Background The EQ-5D, a 5-dimensional multi-attribute questionnaire, and the SF-6D, derived from the SF36, are 2 indirect utility measures widely used to calculate Quality-adjusted life-years (QALYs) in order to assess health benefits.

Objectives 1) To assess which variables at baseline are associated with EQ-5D and SF-6D in early arthritis 2) To assess which variables at baseline are associated with substantial utility difference between EQ-5D and SF-6D

Methods - Patients: included in the French nationwide cohort of early arthritis ESPOIR (at least 2 swollen joints for less than 6 months and suspicion of RA). - Data available: EQ-5D and SF-6D utility measures were assessed in 813 patients with EA. Bio-clinical variables and X-rays were also recorded. - Analysis: The determinants of EQ-5D and SF-6D at baseline were assessed by multivariate linear regression. Multivariate linear and logistic regressions were used to determine which specific aspects of early arthritis were independently associated with the difference between the 2 utility measures (continuous and dichotomous: |SF-6D – EQ5D|>0.03, minimal important difference, MID) [ref].
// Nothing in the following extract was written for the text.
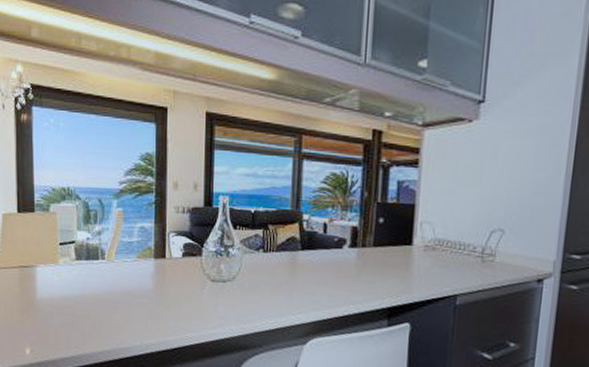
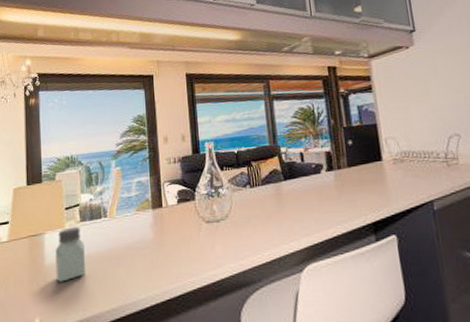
saltshaker: none [48,264,80,318] -> present [55,226,86,282]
Results At baseline, mean values were 0.50±0.32 (range -0.53 to 1) for EQ-5D and 0.58±0.11 (range 0.30 to 0.92) for SF-6D. In the multivariate linear regression model, higher HAQ, lower mental component of the SF-36 (MCS), higher CRP, higher patient global assessment and be employed were significant determinants of a lower EQ-5D. HAQ and MCS scores explained 56 and 4% of the variance respectively. In the multivariate linear regression model, higher HAQ, lower MCS, higher DAS28, higher pain at rest, higher patient global evaluation, and be employed were significantly associated with lower SF-6D. HAQ and MCS scores explained 49 and 22% of the variance respectively. Higher difference between the 2 utility values (mean 0.083 [range -0.469 to 0.891]) was explained by higher HAQ, lower number of swollen joint count, and higher CRP. The majority of patients presented a difference between the 2 utility values>0.03=MID (88%). In the logistic regression model, only higher disability was associated with |SF-6D –EQ5D|>0.03: OR=1.68 [1.13;2.50].

Conclusions there is systematic disagreement between EQ-5D and SF-6D in EA, especially in patients with worse clinical outcomes. Higher functional disability was the key element leading to substantial difference between the 2 utility measures in EA patients.